What does rabies look like in an animal? With rabies on the rise on Ingham, Washtenaw and Oakland counties, wildlife control professionals, homeowners and all animal owners are getting more opportunities to see the disease at work. One vet records his first encounter with a rabid horse:
“This horse just went mad. He attacked a tractor, a manure spreader, the fence. He knocked all his front teeth out. Then he attacked a Hereford cow, took her down and just ripped on her. I never heard such a noise as came out of this horse. It was agonizing.” They were able to rope the horse and euthanize it before he injured anyone. “We thought it was probably bit by a skunk but we never knew for sure. We’d vaccinated the rest of the horses but it’s a big herd and this one young horse had somehow missed the vaccine. We had to quarantine eight other horses for six months but luckily I was able to convince the MDA it wasn’t necessary to quarantine the whole farm. It could’ve put them out of business.”
An Oakland County vet recalled his first time treating a rabid horse in a Washtenaw County stable n 2006:
“The client called in the morning and said the horse was very aggressive. It was sweating and biting other horses, running through fences and into trees, pretty much oblivious to everything. It was very much what you’d call classic rabies behavior. When I got there the horse was down on the ground. Even though it was a cold winter day, it was in a complete sweat. As I walked up, the horse literally took its last breath and expired on its own.” The autopsy confirmed the presence of rabies.

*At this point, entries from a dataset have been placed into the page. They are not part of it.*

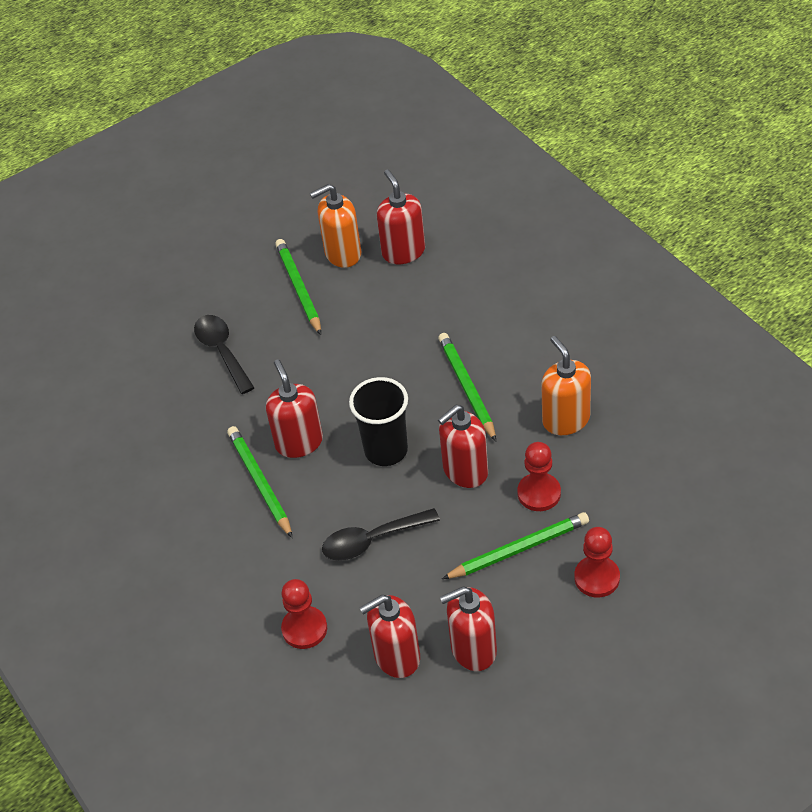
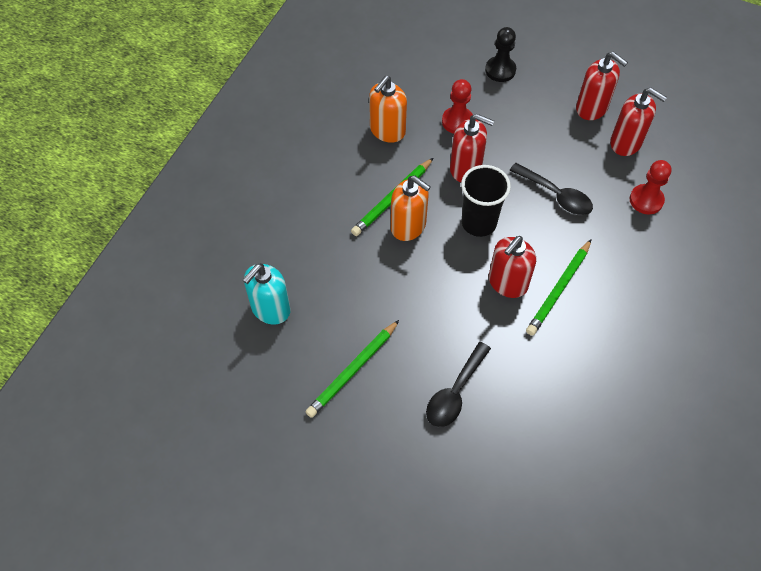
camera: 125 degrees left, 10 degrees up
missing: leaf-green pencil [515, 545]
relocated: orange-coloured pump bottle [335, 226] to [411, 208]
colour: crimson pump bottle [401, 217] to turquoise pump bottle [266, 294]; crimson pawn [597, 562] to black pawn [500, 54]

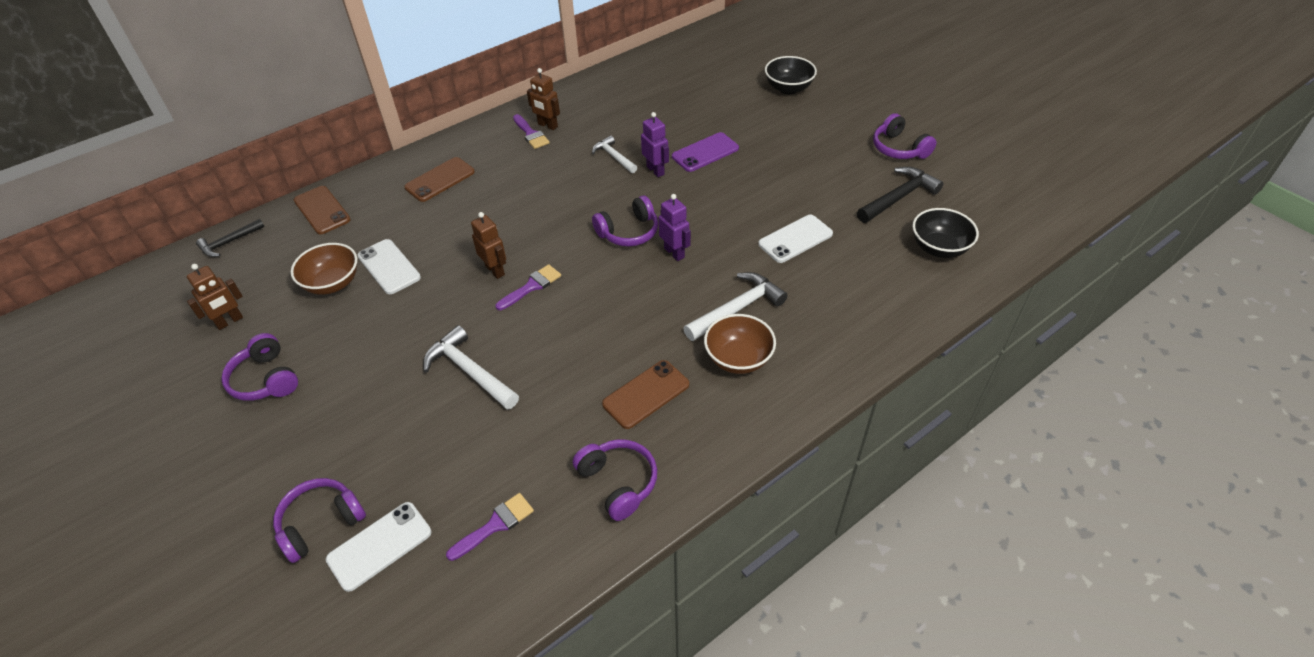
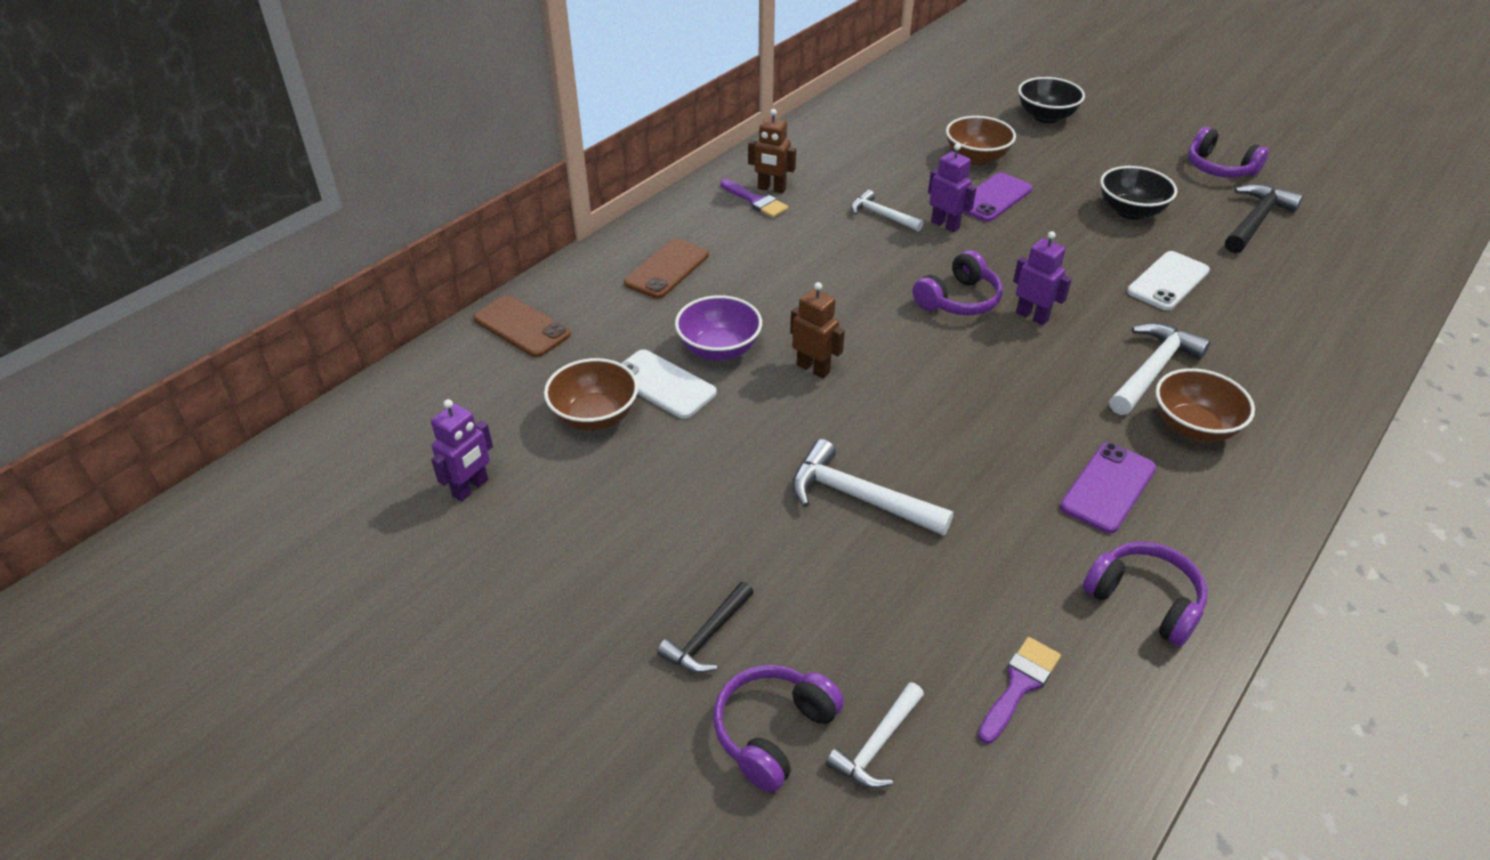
camera: 15 degrees left, 5 degrees down
missing: violet over-ear headphones [259, 367]; violet paint brush [528, 287]
appeared: violet serving bowl [718, 328]; dark brown serving bowl [981, 140]
relocated: black claw hammer [230, 238] to [705, 627]; black serving bowl [945, 233] to [1138, 193]
exchanged: white smartphone [378, 547] to white claw hammer [875, 735]
colour: dark brown toy robot [215, 297] to violet toy robot [462, 450]; dark brown smartphone [645, 394] to violet smartphone [1108, 487]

The same vet describes another encounter with a rabid horse in Oakland County:
“We’d noticed he was off his feed but we just thought at first it was a sore throat or something. He was just not eating, then he got a little stumbly, not sure on his feet.”
In each of these cases, wildlife control professionals believe the infected horses may have contracted the rabies from skunks or bats. There are two types of rabies: “furious” rabies and “dumb” rabies. Signs of furious rabies are foaming at the mouth, erratic behavior, attacking stationary objects, gnawing and biting their own limbs and extreme excitement and aggression. “Dumb” rabies is usually what animal removal specialists refer to as distemperment and is usually not rabies in the specific sense (see here for more on distemperment).